The Trump Administration is requesting that the US Supreme Court loosen federal LGBTQI workplace discrimination protections, after filing an amicus brief on Friday.
Title VII of the US Civil Rights Act of 1964, makes it a crime for employers “to fail or refuse to hire” or otherwise discriminate against a prospective or actual employee “because of such individual’s … sex.”
However the Justice Department is arguing that the definition of sex in the Civil Rights Act does not extend to sexuality.
The Justice Department’s brief references protections offered by Title VII of the Civil Rights Act, which are currently being argued in two Supreme Court cases involving employment discrimination.
The 34-page brief, signed off by the US Solicitor General Noel Francisco, argues that while Title VII prohibits employment discrimination on the basis of sex, race, colour, religion or national origin, it does not apply to cases of discrimination over sexuality.
“The question here is not whether Title VII should forbid employment discrimination because of sexual orientation, but whether it already does,” the brief says.

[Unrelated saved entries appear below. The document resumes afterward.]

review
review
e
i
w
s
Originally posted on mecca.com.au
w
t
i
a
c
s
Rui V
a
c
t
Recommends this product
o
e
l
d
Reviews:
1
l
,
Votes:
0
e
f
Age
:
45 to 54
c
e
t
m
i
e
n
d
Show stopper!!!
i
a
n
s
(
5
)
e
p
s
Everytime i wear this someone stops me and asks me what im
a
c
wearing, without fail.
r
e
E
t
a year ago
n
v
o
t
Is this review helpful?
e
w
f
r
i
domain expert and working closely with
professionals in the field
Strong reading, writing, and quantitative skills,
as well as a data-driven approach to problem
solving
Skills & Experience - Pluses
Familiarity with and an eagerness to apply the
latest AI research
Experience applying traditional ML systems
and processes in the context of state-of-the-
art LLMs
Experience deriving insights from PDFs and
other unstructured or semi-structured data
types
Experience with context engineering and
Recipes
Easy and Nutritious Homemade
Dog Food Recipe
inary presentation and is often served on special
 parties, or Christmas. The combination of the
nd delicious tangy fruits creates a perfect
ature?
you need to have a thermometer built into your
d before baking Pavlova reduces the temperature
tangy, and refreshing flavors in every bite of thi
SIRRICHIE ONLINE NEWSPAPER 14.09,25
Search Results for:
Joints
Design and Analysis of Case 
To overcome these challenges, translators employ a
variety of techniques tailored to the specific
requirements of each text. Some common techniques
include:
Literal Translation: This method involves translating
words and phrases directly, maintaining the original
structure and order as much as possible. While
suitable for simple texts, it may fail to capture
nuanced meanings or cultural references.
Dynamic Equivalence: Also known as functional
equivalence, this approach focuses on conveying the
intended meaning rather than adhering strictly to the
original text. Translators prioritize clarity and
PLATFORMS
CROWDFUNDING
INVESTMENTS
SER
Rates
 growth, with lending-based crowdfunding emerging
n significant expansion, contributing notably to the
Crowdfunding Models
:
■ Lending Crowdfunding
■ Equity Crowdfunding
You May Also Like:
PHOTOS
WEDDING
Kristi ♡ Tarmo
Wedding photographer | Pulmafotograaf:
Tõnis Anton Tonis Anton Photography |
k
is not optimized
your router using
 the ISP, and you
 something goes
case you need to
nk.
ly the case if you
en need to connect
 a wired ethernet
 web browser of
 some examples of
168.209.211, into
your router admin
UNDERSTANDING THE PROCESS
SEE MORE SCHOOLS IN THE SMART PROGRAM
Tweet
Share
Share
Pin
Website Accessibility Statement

“The statute’s plain text makes clear that it does not; discrimination because of ‘sex’ forbids treating members of one sex worse than similarly situated members of the other — and discrimination on the basis of sexual orientation, standing alone, does not result in such treatment.”

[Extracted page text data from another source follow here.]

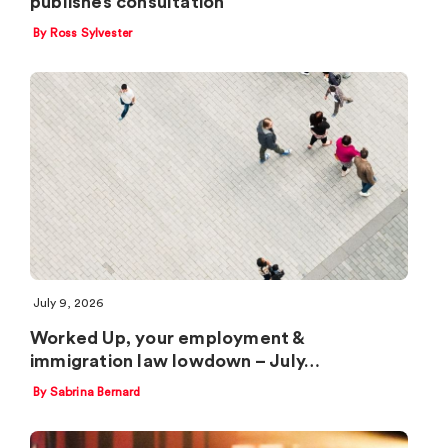
publishes consultation
By Ross Sylvester
July 9, 2026
Worked Up, your employment &
immigration law lowdown – July…
By Sabrina Bernard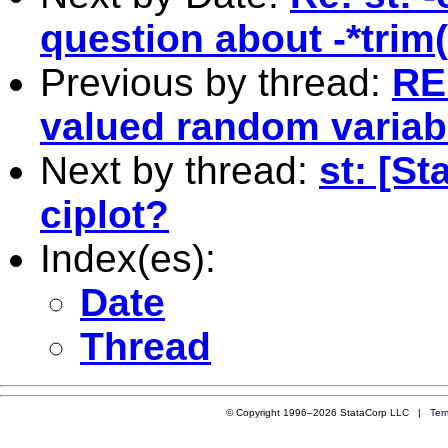
question about -*trim(
Previous by thread:
RE:
valued random variab
Next by thread:
st: [St
ciplot?
Index(es):
Date
Thread
© Copyright 1996–2026 StataCorp LLC |
Ter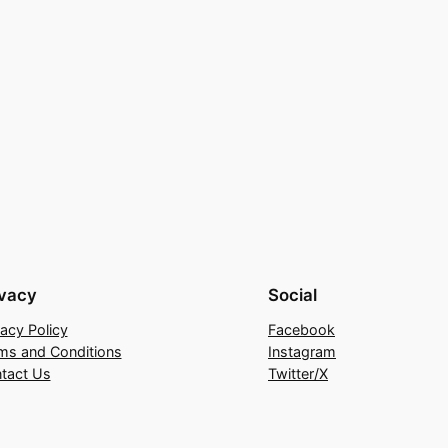
ivacy
Social
vacy Policy
Facebook
ms and Conditions
Instagram
tact Us
Twitter/X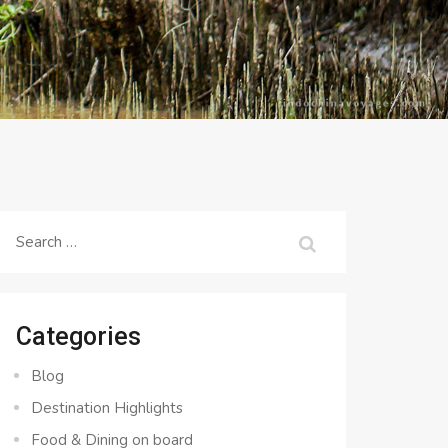
Search
for:
Categories
Blog
Destination Highlights
Food & Dining on board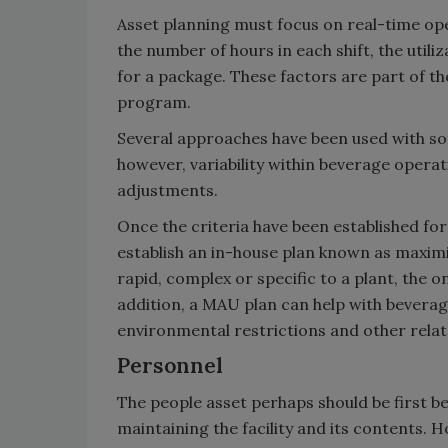
Asset planning must focus on real-time ope
the number of hours in each shift, the utili
for a package. These factors are part of th
program.
Several approaches have been used with so
however, variability within beverage opera
adjustments.
Once the criteria have been established for 
establish an in-house plan known as maximi
rapid, complex or specific to a plant, the 
addition, a MAU plan can help with bevera
environmental restrictions and other rela
Personnel
The people asset perhaps should be first b
maintaining the facility and its contents.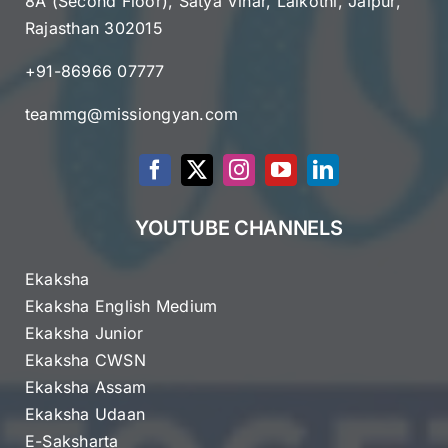
8A (Second Floor), Satya Vihar, Lalkothi, Jaipur,
Rajasthan 302015
+91-86966 07777
teammg@missiongyan.com
YOUTUBE CHANNELS
Ekaksha
Ekaksha English Medium
Ekaksha Junior
Ekaksha CWSN
Ekaksha Assam
Ekaksha Udaan
E-Saksharta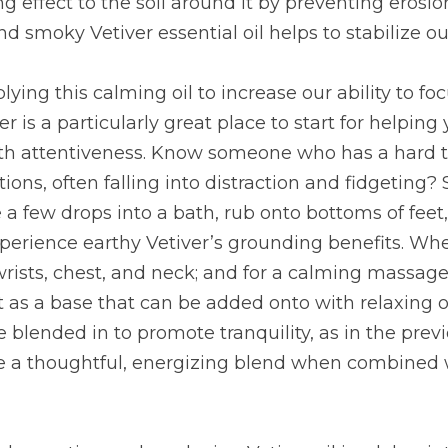
ng effect to the soil around it by preventing erosi
d smoky Vetiver essential oil helps to stabilize 
lying this calming oil to increase our ability to focu
er is a particularly great place to start for helpin
ith attentiveness. Know someone who has a hard t
ions, often falling into distraction and fidgeting? S
 a few drops into a bath, rub onto bottoms of feet, 
experience earthy Vetiver’s grounding benefits. Whe
 wrists, chest, and neck; and for a calming massage
it as a base that can be added onto with relaxing oi
e blended in to promote tranquility, as in the prev
ate a thoughtful, energizing blend when combined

The brief also argues that the reason anti-gay discrimination fails to fall under the ban on sex discrimination is because in cases of hostile treatment from an employer, both gay men and gay women “would be similarly situated — and they would be treated the same.”
Essentially, gay men and women would be discriminated against equally, so they argue, it does not amount to sex discrimination.
The Department of Justice submitted a similar brief earlier this month asking Supreme Court Justices to conclude that Title VII does not protect transgender people from employer discrimination.
The move comes after President Donald Trump announced a ban on transgender soldiers serving openly in the US military in April.
Despite these actions, Trump recently said that “I’ve done very well” with the LGBTQI community.